The reason this favors Make at volume is the unit price. For comparable task volume on multi-step workflows, Make runs roughly half the per-operation cost of Zapier's equivalent tier, so the same workload lands meaningfully cheaper, and Make rolls unused operations over for one month on paid plans. Both offer a free tier, but neither runs a business: Zapier's free plan is capped at 100 tasks a month, and Make's gives 1,000 operations across two active scenarios. Treat both as proving grounds. If you are early-stage, Make also runs a startup program that gives eligible companies up to six months free with full access.

Where each wins

Zapier wins on breadth and the safety of getting started. When you cannot afford to discover that your one weird app is unsupported, the 7,000-plus catalog is the conservative pick, and the AI builder gets a non-technical person to a working automation in an afternoon. For workflows that are mostly straight lines firing a handful of times a day, you will never feel Zapier's limits.

Make wins on cost per operation and on logic. The moment your automations branch, loop, reshape data, or fire constantly, Make pulls ahead on both the bill and the build. Syncing leads across CRMs that disagree about field names, or chewing through nested JSON from a webhook, is where the canvas and the function library earn their keep and where Zapier's linear builder starts to feel like bolting paths onto a list.

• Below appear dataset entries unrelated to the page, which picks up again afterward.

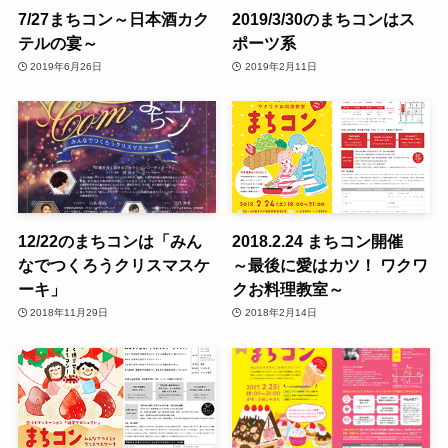
7/27まちコン～日本酒カク
2019/3/30のまちコンはス
テルの宴～
ポーツ系
2019年6月26日
2019年2月11日
12/22のまちコンは「みん
2018.2.24 まちコン開催
なでつくろうクリスマスケ
～最後に愛はカツ！ ワクワ
ーキ」
クお料理教室～
2018年11月29日
2018年2月14日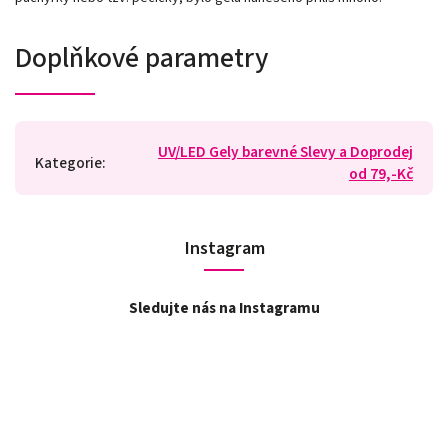
Doplňkové parametry
UV/LED Gely barevné Slevy a Doprodej
Kategorie
:
od 79,-Kč
Instagram
Sledujte nás na Instagramu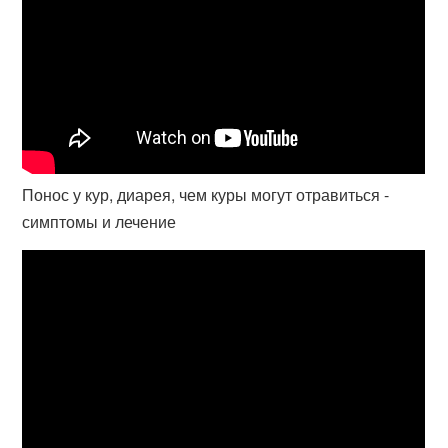
Понос у кур, диарея, чем куры могут отравиться -
симптомы и лечение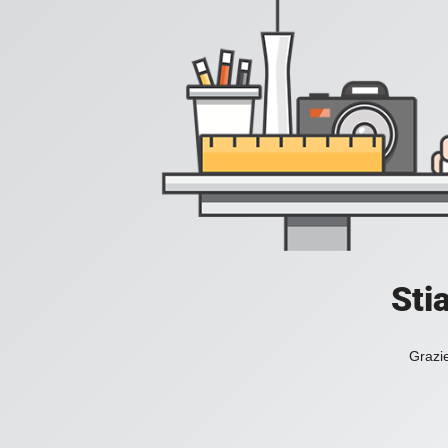
Sti
Grazie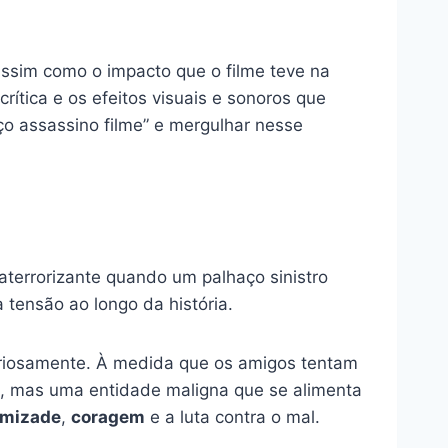
assim como o impacto que o filme teve na
tica e os efeitos visuais e sonoros que
ço assassino filme” e mergulhar nesse
terrorizante quando um palhaço sinistro
 tensão ao longo da história.
riosamente. À medida que os amigos tentam
o, mas uma entidade maligna que se alimenta
mizade
,
coragem
e a luta contra o mal.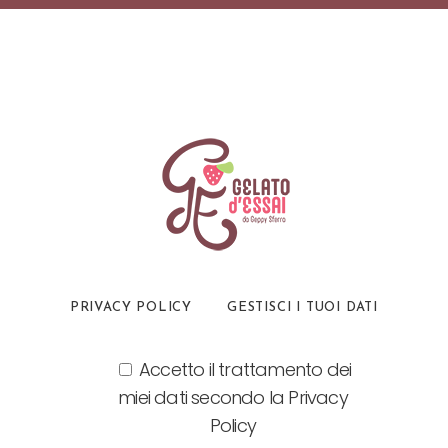
PRIVACY POLICY
GESTISCI I TUOI DATI
Accetto il trattamento dei
miei dati secondo la Privacy
Policy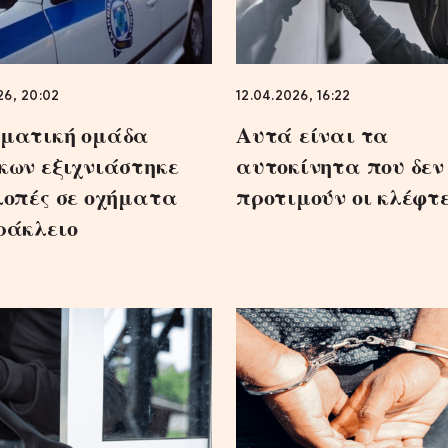
26, 20:02
12.04.2026, 16:22
ματική ομάδα
Αυτά είναι τα
κων εξιχνιάστηκε
αυτοκίνητα που δεν
λοπές σε οχήματα
προτιμούν οι κλέφτ
ράκλειο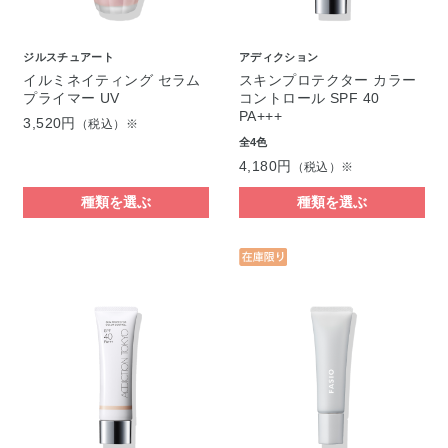
ジルスチュアート
アディクション
イルミネイティング セラム
スキンプロテクター カラー
プライマー UV
コントロール SPF 40
PA+++
3,520円
（税込）※
全4色
4,180円
（税込）※
種類を選ぶ
種類を選ぶ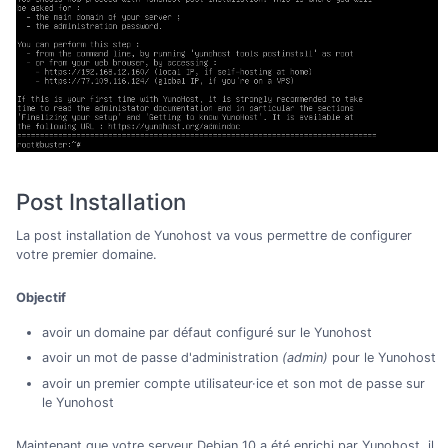
Post Installation
La post installation de Yunohost va vous permettre de configurer
votre premier domaine.
Objectif
avoir un domaine par défaut configuré sur le Yunohost
avoir un mot de passe d'administration
(admin)
pour le Yunohost
avoir un premier compte utilisateur·ice et son mot de passe sur
le Yunohost
Maintenant que votre serveur Debian 10 a été enrichi par Yunohost, il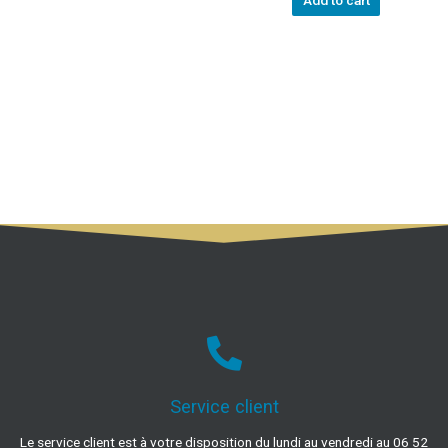
Add to cart
Service client
Le service client est à votre disposition du lundi au vendredi au 06 52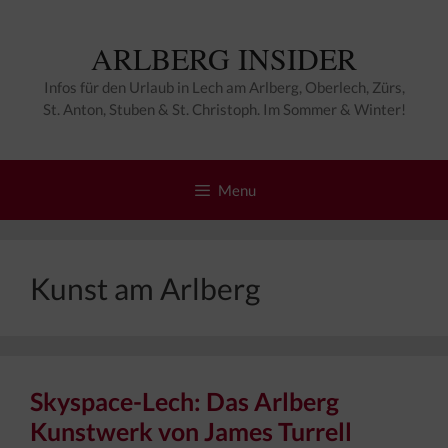
Zum
Inhalt
ARLBERG INSIDER
springen
Infos für den Urlaub in Lech am Arlberg, Oberlech, Zürs,
St. Anton, Stuben & St. Christoph. Im Sommer & Winter!
Menu
Kunst am Arlberg
Skyspace-Lech: Das Arlberg
Kunstwerk von James Turrell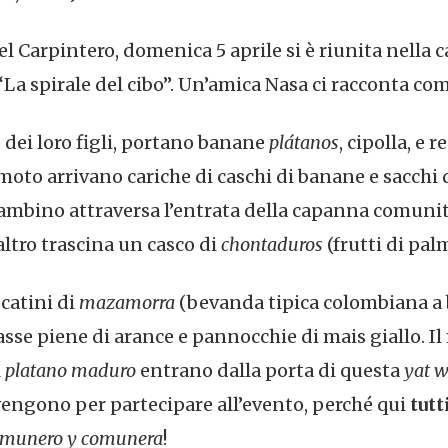
el Carpintero, domenica 5 aprile si è riunita nell
“La spirale del cibo”. Un’amica Nasa ci racconta com
dei loro figli, portano banane
plátanos
, cipolla, e r
 moto arrivano cariche di caschi di banane e sacchi 
bambino attraversa l’entrata della capanna comuni
ltro trascina un casco di
chontaduros
(frutti di pal
catini di
mazamorra
(bevanda tipica colombiana a b
casse piene di arance e pannocchie di mais giallo. I
l
platano maduro
entrano dalla porta di questa
yat w
engono per partecipare all’evento, perché qui
tutt
omunero y comunera
!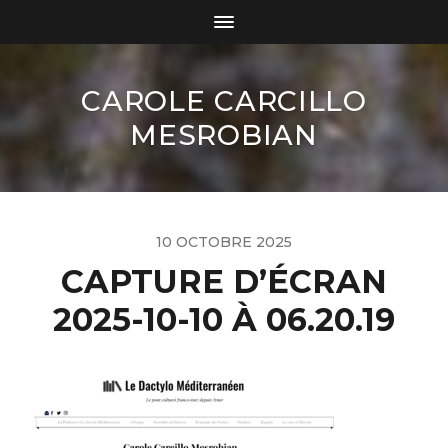
CAROLE CARCILLO
MESROBIAN
10 OCTOBRE 2025
CAPTURE D’ÉCRAN
2025-10-10 À 06.20.19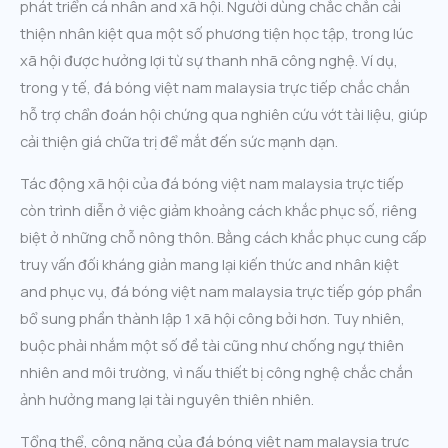
phát triển cá nhân and xã hội. Người dùng chắc chắn cải
thiện nhân kiệt qua một số phương tiện học tập, trong lúc
xã hội được hưởng lợi từ sự thanh nhã công nghệ. Ví dụ,
trong y tế, đá bóng việt nam malaysia trực tiếp chắc chắn
hỗ trợ chẩn đoán hội chứng qua nghiên cứu vớt tài liệu, giúp
cải thiện giá chữa trị để mắt đến sức mạnh dạn.
Tác động xã hội của đá bóng việt nam malaysia trực tiếp
còn trình diễn ở việc giảm khoảng cách khắc phục số, riêng
biệt ở những chỗ nông thôn. Bằng cách khắc phục cung cấp
truy vấn đối kháng giản mang lại kiến thức and nhân kiệt
and phục vụ, đá bóng việt nam malaysia trực tiếp góp phần
bổ sung phần thành lập 1 xã hội công bởi hơn. Tuy nhiên,
buộc phải nhắm một số đề tài cũng như chống ngự thiên
nhiên and môi trường, vì nấu thiết bị công nghệ chắc chắn
ảnh hưởng mang lại tài nguyên thiên nhiên.
Tổng thể, công năng của đá bóng việt nam malaysia trực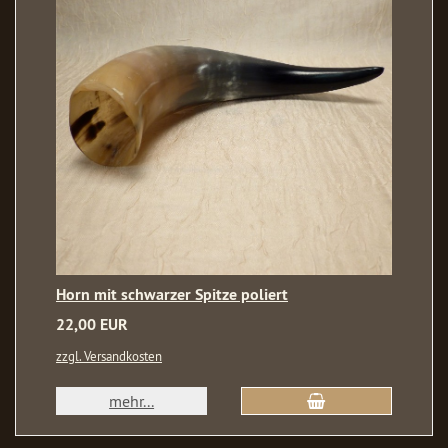
Horn mit schwarzer Spitze poliert
22,00 EUR
zzgl. Versandkosten
mehr...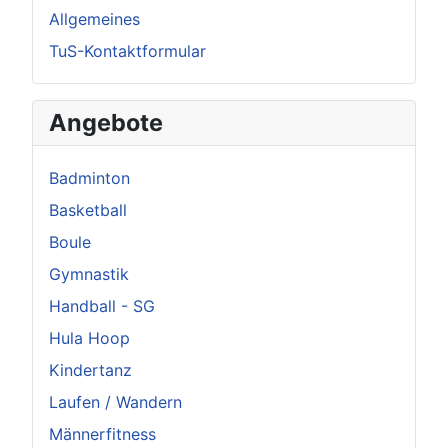
Allgemeines
TuS-Kontaktformular
Angebote
Badminton
Basketball
Boule
Gymnastik
Handball - SG
Hula Hoop
Kindertanz
Laufen / Wandern
Männerfitness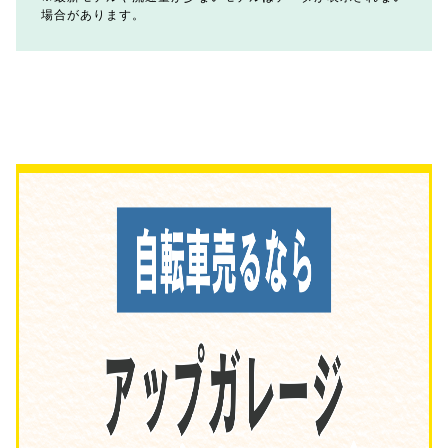
場合があります。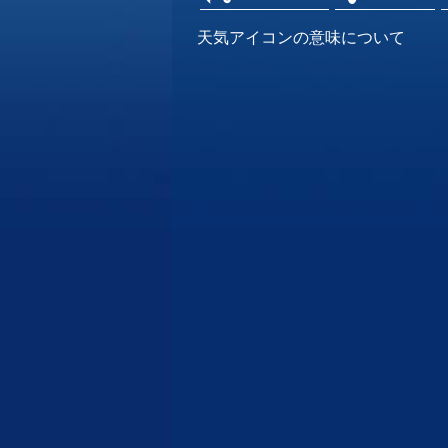
天気アイコンの意味について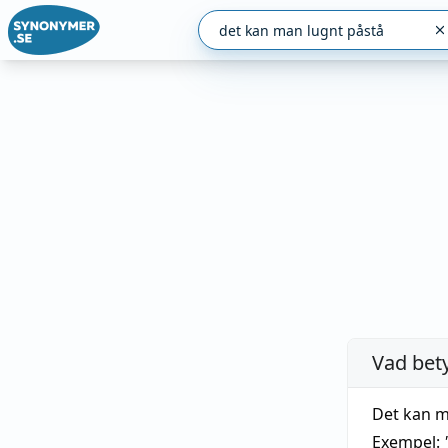
Vad bet
Det kan m
Exempel: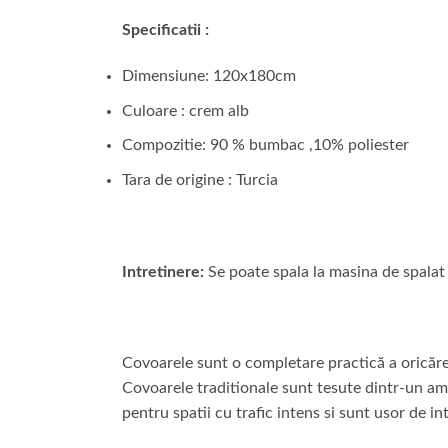
Specificatii :
Dimensiune: 120x180cm
Culoare : crem alb
Compozitie: 90 % bumbac ,10% poliester
Tara de origine : Turcia
Intretinere:
Se poate spala la masina de spalat 
Covoarele sunt o completare practică a oricărei
Covoarele traditionale sunt tesute dintr-un ames
pentru spatii cu trafic intens si sunt usor de in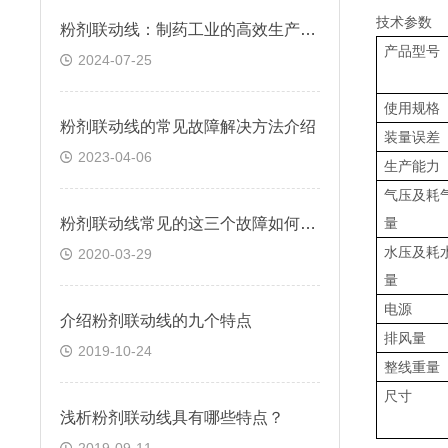
技术参数
粉剂联动线：制药工业的高效生产解决方案
产品型号
2024-07-25
使用规格
粉剂联动线的常见故障解决方法介绍
装量误差
2023-04-06
生产能力
气压及耗
粉剂联动线常见的这三个故障如何解决
量
水压及耗
2020-03-29
量
电源
介绍粉剂联动线的九个特点
排风量
2019-10-24
整线重量
尺寸
浅析粉剂联动线具有哪些特点？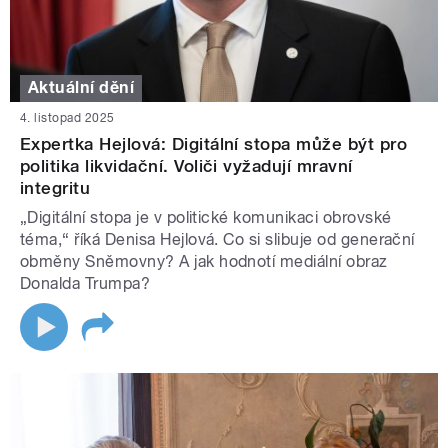
Aktuální dění
4. listopad 2025
Expertka Hejlová: Digitální stopa může být pro
politika likvidační. Voliči vyžadují mravní
integritu
„Digitální stopa je v politické komunikaci obrovské
téma,“ říká Denisa Hejlová. Co si slibuje od generační
obměny Sněmovny? A jak hodnotí mediální obraz
Donalda Trumpa?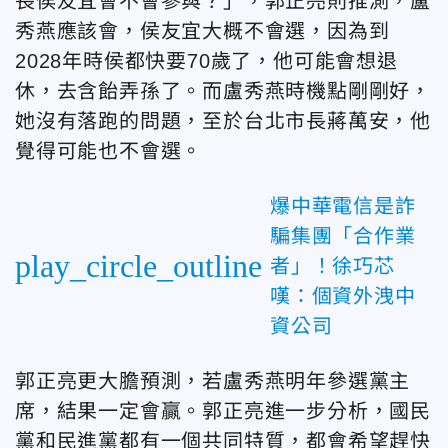
長侯友宜會不會參與？」，郭正亮則推測，盧
秀燕應該會，侯友宜大概不會選，因為到
2028年時侯都快要70歲了，他可能會想退
休，去含飴弄孫了。而盧秀燕時機點剛剛好，
她沒有落跑的問題，至於台北市長蔣萬安，他
覺得可能也不會選。
爆中華電信是詐
騙集團「合作業
play_circle_outline
者」！徐巧芯
嘆：個資外洩中
資公司
郭正亮更大膽預測，若盧秀燕明年參選黨主
席，結果一定會贏。郭正亮進一步分析，國民
黨和民進黨都有一個共同特質，都會希望趕快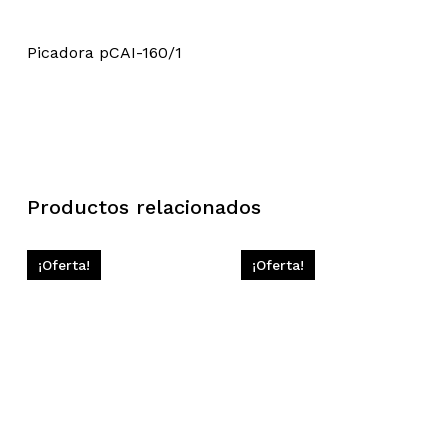
Picadora pCAI-160/1
Productos relacionados
¡Oferta!
¡Oferta!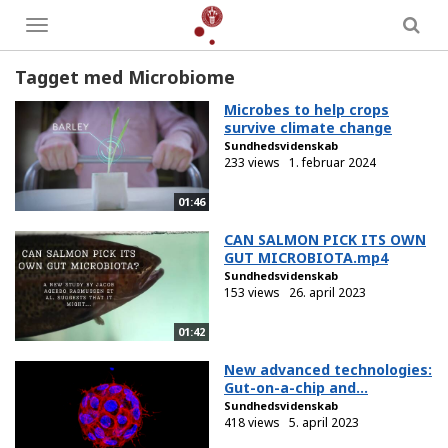
Toggle
menu
Tagget med Microbiome
Microbes to help crops
survive climate change
Sundhedsvidenskab
233 views
1. februar 2024
01:46
CAN SALMON PICK ITS OWN
GUT MICROBIOTA.mp4
Sundhedsvidenskab
153 views
26. april 2023
01:42
New advanced technologies:
Gut-on-a-chip and...
Sundhedsvidenskab
418 views
5. april 2023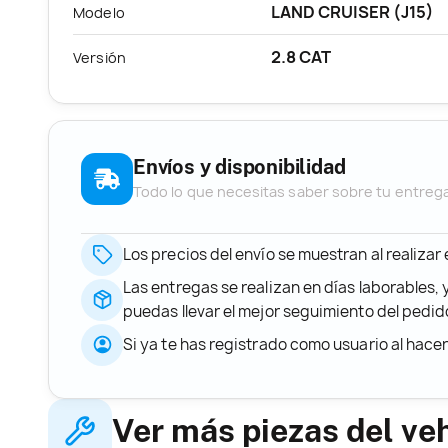
LAND CRUISER (J15)
Modelo
2.8 CAT
Versión
Envíos y disponibilidad
Todo lo que necesitas saber sobre tu entreg
Los precios del envío se muestran al realizar
Las entregas se realizan en días laborables, 
puedas llevar el mejor seguimiento del ped
Si ya te has registrado como usuario al hace
Ver más piezas del ve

Which to choose by use case

If you are new to automation and want quick wins connecting common apps, start on Zapier. The AI builder and the catalog get you moving faster than anything else. If your workflows touch several steps per trigger, carry real conditional logic, or you are already watching task costs climb on Zapier, move to Make for the lower per-operation cost and the branching control. A common path is to start on Zapier because it is the easiest on-ramp, then migrate the heavy, high-volume workflows to Make once the per-run math stops making sense. Pick by where your automations are headed, not just where they are today.